- [Job item] Which lines of the records below contain the string "OpenAI"? Return each such line in full, treating uppercase and lowercase letters as different.

- [The data]
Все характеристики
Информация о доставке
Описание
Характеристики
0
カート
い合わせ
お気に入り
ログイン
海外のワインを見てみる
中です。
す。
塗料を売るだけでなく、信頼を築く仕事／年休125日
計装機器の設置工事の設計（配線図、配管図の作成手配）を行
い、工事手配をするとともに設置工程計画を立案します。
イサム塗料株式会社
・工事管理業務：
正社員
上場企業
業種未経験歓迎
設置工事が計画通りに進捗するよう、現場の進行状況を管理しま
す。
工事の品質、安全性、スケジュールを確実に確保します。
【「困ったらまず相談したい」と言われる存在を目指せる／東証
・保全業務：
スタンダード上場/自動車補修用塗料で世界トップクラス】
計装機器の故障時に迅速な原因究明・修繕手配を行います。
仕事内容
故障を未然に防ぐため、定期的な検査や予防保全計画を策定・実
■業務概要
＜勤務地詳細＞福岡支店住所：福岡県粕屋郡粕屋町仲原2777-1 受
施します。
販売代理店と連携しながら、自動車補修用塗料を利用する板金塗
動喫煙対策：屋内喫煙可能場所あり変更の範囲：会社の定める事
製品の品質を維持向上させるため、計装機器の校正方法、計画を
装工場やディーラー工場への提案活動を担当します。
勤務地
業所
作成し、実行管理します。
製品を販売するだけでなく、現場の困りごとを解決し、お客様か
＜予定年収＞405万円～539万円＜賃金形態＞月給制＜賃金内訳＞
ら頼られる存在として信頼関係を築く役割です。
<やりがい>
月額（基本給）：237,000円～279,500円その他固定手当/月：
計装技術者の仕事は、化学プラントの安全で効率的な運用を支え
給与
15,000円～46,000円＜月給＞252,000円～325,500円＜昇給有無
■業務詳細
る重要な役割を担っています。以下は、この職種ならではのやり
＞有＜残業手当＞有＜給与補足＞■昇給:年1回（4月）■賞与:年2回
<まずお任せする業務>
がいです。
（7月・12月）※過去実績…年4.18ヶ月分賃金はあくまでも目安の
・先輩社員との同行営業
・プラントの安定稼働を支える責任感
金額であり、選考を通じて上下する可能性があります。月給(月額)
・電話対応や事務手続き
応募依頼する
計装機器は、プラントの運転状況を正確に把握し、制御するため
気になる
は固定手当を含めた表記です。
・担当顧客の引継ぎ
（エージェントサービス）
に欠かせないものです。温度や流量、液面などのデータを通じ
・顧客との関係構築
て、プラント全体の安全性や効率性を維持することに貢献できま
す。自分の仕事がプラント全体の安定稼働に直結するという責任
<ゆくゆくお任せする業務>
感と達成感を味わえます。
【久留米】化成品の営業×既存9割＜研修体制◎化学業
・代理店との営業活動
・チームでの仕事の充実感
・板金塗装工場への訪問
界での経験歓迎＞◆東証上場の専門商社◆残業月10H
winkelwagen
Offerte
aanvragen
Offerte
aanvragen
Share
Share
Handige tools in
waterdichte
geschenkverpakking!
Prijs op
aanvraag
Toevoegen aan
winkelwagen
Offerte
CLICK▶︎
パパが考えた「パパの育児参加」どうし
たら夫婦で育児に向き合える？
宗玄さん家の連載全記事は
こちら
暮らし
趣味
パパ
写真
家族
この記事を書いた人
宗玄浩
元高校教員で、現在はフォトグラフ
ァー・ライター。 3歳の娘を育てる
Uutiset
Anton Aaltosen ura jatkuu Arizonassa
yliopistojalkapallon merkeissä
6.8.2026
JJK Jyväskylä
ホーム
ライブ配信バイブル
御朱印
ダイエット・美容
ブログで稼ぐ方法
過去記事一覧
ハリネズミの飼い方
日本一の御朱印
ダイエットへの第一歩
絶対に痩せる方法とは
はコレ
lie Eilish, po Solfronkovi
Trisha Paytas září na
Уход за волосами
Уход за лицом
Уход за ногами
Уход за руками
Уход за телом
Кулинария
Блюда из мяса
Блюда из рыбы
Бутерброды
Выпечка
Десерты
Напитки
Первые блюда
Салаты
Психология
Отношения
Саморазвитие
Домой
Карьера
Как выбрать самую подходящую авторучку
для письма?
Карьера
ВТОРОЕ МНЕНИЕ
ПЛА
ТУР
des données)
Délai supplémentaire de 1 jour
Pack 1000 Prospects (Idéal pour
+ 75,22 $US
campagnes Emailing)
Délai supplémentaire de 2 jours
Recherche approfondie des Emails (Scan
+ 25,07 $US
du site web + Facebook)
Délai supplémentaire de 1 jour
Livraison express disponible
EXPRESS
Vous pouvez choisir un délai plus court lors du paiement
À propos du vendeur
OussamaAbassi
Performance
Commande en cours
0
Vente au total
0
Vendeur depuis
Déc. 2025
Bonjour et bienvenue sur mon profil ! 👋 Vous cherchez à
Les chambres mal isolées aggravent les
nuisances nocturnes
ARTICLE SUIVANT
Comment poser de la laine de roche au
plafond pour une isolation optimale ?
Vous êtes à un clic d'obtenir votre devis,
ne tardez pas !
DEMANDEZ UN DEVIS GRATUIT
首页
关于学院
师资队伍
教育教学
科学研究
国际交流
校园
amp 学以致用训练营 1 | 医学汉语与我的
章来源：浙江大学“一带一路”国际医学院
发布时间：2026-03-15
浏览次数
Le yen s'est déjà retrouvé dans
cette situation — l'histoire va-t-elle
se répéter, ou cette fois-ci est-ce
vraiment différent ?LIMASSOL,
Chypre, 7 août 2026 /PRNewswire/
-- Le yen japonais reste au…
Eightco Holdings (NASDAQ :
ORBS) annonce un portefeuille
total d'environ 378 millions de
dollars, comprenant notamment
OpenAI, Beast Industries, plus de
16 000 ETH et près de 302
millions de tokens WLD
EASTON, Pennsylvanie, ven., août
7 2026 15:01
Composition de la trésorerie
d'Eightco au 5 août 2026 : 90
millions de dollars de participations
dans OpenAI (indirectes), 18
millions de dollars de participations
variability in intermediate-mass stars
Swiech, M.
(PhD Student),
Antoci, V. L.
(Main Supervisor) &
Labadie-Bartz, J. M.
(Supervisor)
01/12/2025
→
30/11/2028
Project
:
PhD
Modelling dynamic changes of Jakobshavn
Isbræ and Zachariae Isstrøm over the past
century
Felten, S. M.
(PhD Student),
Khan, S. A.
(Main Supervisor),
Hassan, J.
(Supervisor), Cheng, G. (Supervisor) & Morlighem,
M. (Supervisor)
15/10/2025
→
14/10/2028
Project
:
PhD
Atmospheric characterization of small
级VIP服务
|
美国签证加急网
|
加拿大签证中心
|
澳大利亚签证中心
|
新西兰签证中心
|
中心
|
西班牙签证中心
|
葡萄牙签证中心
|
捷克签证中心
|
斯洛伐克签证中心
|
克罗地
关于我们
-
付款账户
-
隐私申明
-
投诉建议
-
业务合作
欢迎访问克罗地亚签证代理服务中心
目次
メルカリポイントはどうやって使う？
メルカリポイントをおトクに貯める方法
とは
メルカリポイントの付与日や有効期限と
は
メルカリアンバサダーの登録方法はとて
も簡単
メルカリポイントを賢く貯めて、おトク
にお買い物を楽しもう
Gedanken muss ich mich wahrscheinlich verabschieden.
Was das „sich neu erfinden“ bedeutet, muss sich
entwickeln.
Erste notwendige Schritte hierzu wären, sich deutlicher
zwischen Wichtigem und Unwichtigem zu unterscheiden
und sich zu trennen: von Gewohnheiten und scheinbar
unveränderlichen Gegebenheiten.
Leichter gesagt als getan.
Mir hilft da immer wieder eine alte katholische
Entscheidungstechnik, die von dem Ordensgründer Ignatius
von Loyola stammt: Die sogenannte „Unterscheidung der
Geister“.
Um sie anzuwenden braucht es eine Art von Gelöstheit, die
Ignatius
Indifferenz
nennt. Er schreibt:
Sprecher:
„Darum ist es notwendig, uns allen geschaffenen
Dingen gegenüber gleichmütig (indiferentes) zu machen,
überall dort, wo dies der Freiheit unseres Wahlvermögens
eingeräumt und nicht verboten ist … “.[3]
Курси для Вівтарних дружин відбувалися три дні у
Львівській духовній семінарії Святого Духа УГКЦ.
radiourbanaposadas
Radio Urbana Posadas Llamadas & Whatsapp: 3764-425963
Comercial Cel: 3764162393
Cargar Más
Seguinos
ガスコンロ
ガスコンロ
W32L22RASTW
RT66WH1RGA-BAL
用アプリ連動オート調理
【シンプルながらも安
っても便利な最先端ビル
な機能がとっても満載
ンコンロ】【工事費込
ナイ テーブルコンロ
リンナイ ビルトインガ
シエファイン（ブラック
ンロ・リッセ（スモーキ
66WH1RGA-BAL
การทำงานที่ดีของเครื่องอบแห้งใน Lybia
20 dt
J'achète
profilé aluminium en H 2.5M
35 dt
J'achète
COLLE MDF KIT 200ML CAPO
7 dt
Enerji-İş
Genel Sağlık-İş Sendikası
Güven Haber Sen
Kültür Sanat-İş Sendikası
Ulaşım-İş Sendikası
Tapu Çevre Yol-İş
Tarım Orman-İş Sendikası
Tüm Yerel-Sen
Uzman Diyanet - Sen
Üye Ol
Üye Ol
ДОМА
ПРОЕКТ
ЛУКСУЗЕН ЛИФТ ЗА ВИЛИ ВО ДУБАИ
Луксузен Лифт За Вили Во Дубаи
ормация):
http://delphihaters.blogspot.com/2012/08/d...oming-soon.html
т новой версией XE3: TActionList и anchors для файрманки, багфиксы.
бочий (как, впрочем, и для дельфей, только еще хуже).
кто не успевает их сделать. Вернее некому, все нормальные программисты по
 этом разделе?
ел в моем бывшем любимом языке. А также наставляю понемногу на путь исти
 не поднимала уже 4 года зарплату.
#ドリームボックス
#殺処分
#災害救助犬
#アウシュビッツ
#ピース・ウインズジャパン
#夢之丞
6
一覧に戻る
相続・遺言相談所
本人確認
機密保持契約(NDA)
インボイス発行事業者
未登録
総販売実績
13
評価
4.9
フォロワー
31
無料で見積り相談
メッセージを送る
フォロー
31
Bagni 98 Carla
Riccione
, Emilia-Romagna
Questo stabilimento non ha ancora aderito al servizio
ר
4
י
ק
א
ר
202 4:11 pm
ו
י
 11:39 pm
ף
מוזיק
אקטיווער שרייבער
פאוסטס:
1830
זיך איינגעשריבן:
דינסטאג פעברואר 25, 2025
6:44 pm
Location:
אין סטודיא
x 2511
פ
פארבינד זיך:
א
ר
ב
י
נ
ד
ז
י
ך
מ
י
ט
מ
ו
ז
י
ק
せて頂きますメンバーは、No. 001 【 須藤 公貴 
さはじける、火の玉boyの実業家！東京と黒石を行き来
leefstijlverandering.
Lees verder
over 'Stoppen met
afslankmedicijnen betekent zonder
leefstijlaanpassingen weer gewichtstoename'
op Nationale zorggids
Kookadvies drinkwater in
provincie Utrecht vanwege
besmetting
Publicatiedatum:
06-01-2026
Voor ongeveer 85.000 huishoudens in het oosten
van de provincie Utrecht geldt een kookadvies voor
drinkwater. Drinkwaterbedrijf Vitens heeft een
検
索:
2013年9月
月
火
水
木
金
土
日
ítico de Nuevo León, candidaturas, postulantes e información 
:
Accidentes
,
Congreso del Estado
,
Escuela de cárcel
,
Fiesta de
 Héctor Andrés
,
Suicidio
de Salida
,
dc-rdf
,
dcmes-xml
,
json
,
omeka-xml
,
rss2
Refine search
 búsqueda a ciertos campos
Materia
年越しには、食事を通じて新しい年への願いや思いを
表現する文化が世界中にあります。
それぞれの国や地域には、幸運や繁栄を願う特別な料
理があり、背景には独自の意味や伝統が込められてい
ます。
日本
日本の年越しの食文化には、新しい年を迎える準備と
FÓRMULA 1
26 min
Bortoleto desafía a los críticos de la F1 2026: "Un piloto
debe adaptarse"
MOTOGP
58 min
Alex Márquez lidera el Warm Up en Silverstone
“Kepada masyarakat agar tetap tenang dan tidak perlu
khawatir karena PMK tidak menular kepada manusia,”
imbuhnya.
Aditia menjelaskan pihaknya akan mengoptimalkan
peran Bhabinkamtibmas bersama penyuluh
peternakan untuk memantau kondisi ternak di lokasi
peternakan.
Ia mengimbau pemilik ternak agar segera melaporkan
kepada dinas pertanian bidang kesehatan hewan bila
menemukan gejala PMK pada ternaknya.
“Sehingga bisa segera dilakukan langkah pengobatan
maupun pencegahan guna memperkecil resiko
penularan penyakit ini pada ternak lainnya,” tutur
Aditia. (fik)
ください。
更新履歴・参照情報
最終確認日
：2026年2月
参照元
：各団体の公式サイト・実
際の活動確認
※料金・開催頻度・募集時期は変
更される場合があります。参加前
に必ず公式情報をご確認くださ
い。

- [Answer to the problem]
OpenAI, Beast Industries, plus de
dans OpenAI (indirectes), 18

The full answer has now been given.